Note: This piece is a response to an essay by Haviv Rettig Gur, which can be found here

Israel’s current political crisis exemplifies the maxim that hard cases make bad law. This case is desperate. Six months after the coronavirus erupted and nine months after the fiscal year began, Israel still lacks both a functioning contact-tracing system and an approved 2020 budget, mainly because Prime Minister Benjamin Netanyahu is more worried about politics than the domestic problems that Israel now confronts. The government’s failure to perform these basic tasks obviously invites the conclusion that civil servants’ far-reaching powers must not only be preserved, but perhaps even increased.

This would be the wrong conclusion. Bureaucrats, especially when they have great power, are vulnerable to the same ills as elected politicians. But unlike politicians, they are completely unaccountable to the public.

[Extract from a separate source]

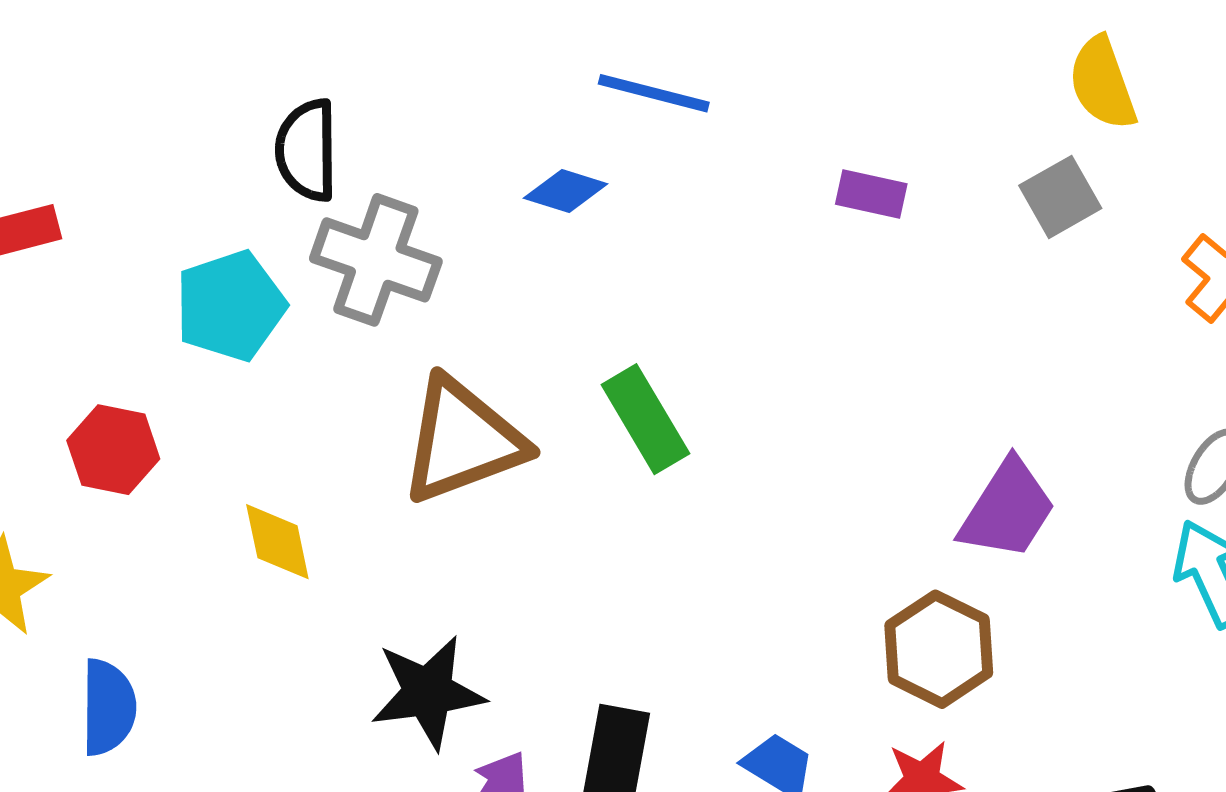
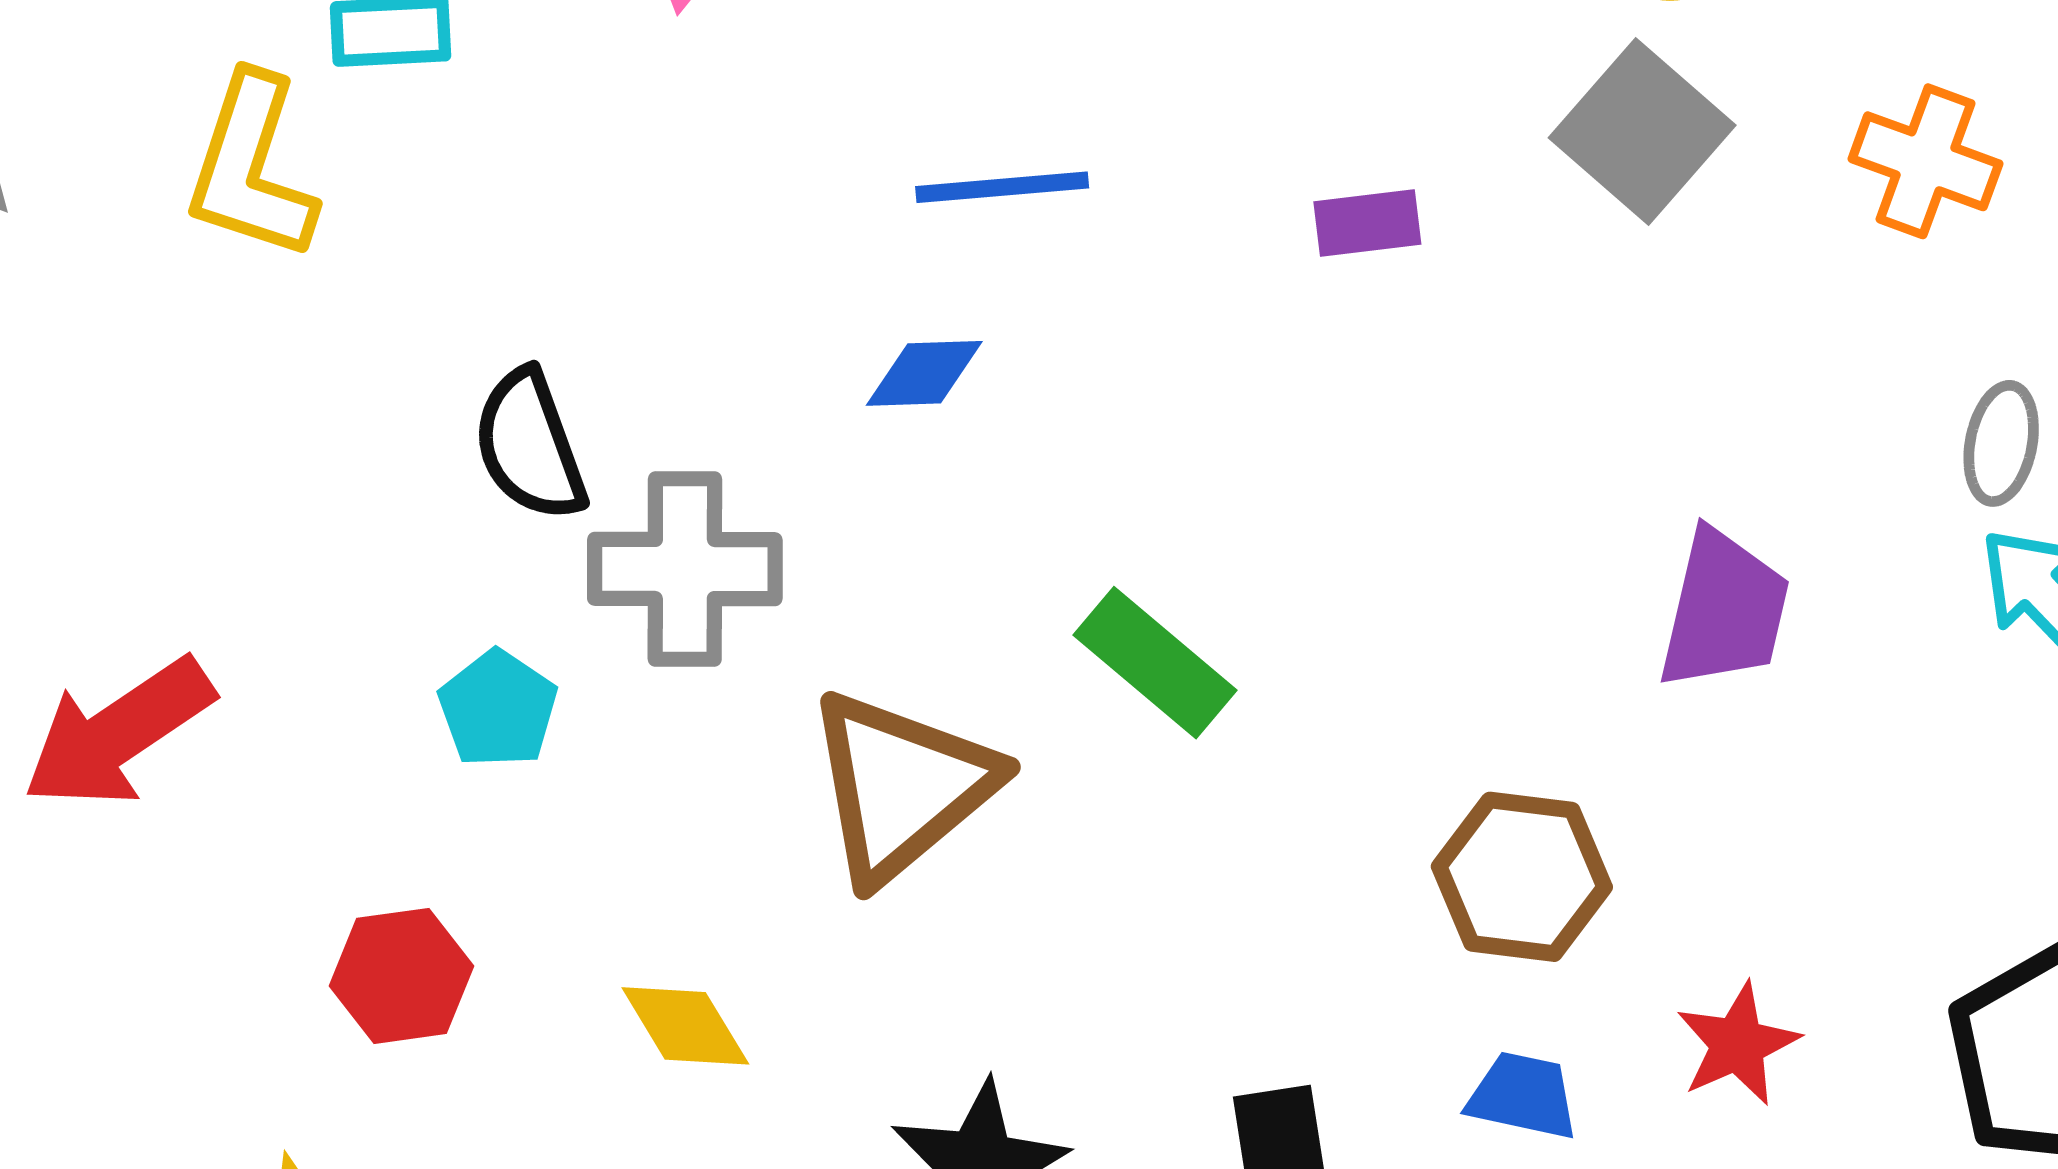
gray square: (1060, 197) -> (1642, 132), size x1.4
cyan pentagon: (230, 306) -> (498, 709), size x0.7
brown hexagon: (939, 649) -> (1522, 877), moved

That doesn’t mean Haviv Rettig Gur is wrong to deem them indispensable. They provide institutional memory, flesh out elected officials’ policies, and supply information the politicians may not know and options they may not have considered. Yet the current crisis shows in several ways why they neither can nor should substitute for elected politicians.

First, bureaucrats are no less prone to poor judgment than politicians. As evidence, consider Siegal Sadetzki, part of the Netanyahu-led triumvirate that ran Israel’s initial response to the coronavirus. It’s unsurprising that Gur never mentioned Sadetzki even as he lauded the triumvirate’s third member, former Health Ministry Director General Moshe Bar Siman-Tov; she and her fellow Health Ministry staffers are a major reason why Israel still lacks a functional test-and-trace system.

Sadetzki, an epidemiologist, was the ministry’s director of public-health services and the only member of the triumvirate with professional expertise in epidemics (Bar Siman-Tov is an economist). As such, her input was crucial. Yet she adamantly opposed expanding virus testing, even publicly asserting that “Too much testing will increase complacence.” She opposed letting organizations outside the public-health system do lab work for coronavirus tests, even though the system was overwhelmed. She opposed sewage monitoring to track the spread of the virus. And on, and on.

Moreover, even after acknowledging that test-and-trace was necessary, ministry bureaucrats insisted for months that their ministry do the tracing despite its glaringly inadequate manpower. Only in August was the job finally given to the army, which does have the requisite personnel. And the system still isn’t fully operational.